The World Health Organization ranks depression as the first most disabling disease among women and fourth overall.  In the US, it afflicts about 18 million people.  The majorities of the cases of clinical depression are due to imbalances in hormonal levels and are related to dysfunction in neurological signaling and chemistry.

“In fact, it takes an incredibly strong person to bear the burden of the depression condition. The name “hypothalamo-pituitary-adrenal axis dysfunction” is an appropriate jargon medical description that is accurate but would never make it into the headlines” – Dr. Philip Goldsmith, neuroscientist

The limbic system is the area of the brain that maintains homeostasis and the hypothalamus is the most important part of the limbic system.

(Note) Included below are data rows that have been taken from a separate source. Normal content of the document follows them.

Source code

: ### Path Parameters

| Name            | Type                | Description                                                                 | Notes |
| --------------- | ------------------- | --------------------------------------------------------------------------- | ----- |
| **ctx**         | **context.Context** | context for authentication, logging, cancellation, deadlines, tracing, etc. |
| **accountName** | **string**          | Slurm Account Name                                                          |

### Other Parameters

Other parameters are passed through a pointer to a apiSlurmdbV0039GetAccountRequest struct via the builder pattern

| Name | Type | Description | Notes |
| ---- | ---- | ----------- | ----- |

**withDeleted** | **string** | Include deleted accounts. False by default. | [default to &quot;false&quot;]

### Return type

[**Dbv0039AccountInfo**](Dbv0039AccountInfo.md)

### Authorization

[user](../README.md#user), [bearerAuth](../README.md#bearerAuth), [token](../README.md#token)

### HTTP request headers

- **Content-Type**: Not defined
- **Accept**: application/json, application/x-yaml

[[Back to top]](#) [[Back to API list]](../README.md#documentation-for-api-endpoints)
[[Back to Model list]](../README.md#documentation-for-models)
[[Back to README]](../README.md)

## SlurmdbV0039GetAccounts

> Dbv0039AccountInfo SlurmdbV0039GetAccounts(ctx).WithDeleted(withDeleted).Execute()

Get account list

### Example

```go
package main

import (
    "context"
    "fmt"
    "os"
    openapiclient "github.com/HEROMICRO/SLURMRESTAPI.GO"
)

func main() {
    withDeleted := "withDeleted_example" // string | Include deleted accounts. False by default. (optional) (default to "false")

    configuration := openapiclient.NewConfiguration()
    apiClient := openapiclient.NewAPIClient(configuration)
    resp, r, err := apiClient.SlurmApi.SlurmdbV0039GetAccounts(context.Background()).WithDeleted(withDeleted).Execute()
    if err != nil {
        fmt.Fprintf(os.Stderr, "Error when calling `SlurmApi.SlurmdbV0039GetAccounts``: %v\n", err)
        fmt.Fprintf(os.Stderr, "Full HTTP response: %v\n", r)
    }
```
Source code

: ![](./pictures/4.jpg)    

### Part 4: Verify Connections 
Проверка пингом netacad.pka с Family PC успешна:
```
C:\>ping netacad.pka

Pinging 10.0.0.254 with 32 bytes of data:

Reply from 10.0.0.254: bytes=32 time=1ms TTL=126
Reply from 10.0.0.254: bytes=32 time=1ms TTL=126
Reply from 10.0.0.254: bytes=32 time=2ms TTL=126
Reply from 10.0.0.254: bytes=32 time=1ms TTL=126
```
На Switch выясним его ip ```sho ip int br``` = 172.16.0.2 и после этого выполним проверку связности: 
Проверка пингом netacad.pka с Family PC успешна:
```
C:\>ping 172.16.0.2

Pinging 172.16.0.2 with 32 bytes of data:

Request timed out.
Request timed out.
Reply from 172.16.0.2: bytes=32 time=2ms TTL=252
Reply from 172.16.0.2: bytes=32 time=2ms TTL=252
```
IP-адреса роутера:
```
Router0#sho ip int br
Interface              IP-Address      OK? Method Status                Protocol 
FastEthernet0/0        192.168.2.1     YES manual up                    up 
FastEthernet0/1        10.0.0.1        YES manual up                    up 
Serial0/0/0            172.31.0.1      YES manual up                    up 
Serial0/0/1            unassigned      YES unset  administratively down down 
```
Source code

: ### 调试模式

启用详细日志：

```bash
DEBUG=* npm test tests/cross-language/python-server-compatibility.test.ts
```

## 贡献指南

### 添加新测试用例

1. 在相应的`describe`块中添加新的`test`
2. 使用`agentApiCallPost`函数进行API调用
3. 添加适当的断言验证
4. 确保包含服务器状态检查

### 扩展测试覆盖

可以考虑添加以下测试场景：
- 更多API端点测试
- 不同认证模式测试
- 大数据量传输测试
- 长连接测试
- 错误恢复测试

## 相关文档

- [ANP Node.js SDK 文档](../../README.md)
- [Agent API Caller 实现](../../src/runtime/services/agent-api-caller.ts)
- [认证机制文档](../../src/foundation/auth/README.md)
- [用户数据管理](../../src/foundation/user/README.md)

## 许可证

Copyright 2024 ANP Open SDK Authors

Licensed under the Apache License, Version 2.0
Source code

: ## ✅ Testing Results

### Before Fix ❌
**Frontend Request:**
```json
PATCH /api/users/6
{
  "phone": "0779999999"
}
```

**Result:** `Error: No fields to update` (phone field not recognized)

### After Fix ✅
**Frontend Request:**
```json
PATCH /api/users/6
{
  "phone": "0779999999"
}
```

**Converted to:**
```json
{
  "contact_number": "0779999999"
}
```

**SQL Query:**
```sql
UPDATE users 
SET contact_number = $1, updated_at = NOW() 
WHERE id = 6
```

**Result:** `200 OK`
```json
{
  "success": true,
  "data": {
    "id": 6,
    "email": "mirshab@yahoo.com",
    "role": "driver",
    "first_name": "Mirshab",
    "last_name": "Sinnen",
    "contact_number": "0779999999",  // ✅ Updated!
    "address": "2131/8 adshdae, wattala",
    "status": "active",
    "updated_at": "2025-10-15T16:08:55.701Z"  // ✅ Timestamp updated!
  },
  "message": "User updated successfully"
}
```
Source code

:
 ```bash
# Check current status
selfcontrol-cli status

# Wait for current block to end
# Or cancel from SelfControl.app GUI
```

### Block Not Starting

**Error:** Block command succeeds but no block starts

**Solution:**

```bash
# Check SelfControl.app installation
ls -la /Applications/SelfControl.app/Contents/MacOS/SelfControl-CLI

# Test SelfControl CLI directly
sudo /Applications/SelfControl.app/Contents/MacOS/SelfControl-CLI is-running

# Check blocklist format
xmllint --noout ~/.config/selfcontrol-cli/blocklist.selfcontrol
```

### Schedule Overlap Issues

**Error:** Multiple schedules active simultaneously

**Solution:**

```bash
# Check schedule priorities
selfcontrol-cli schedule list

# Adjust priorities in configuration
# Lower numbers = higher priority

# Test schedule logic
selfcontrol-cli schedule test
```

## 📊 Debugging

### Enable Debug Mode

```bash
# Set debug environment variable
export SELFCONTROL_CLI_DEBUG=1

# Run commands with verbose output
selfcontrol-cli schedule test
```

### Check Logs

The input into the hypothalamus allows it to regulate and integrate heart rate, blood pressure, respiratory rate, digestion, emotional responses, behavior, sex drive, body and skin temperature, appetite, thirst and body fluids, sleep cycles, metabolism, and much more.  The effectiveness of the hypothalamus is directly proportional to the functional capability of the nervous system.

Hormonal imbalances can be the result of either too much or too little glandular activity. Spinal nerve interference and its resulting decrease in function may be a significant cause of endocrine dysfunction and hormonal related health problems.

“With few exceptions, hormone deficiency or hormone excess is the result of pathologic manifestations in the neural pathways that supply the hypothalamus”

– Harrison’s Principles of Internal Medicine

Vertebral subluxations can be caused by any force or stress to which the body is unable to adapt. The body can adapt to the stress as long as the nervous and endocrine systems are capable of responding normally. All types of stress can not only cause vertebral subluxations, but it creates a viscous cycle in which the body can no longer adapt to stress as a result of a compromised nervous system. During an emergency, stress hormones are produced and they are utilized. The kind of stress we face on a daily basis is of a completely different kind. Our brain perceives stress as an emergency response and prepares the body for fight or flight.  As the stress is continuous, the stress hormones are not utilized; they remain in the boyd and cause biological damage.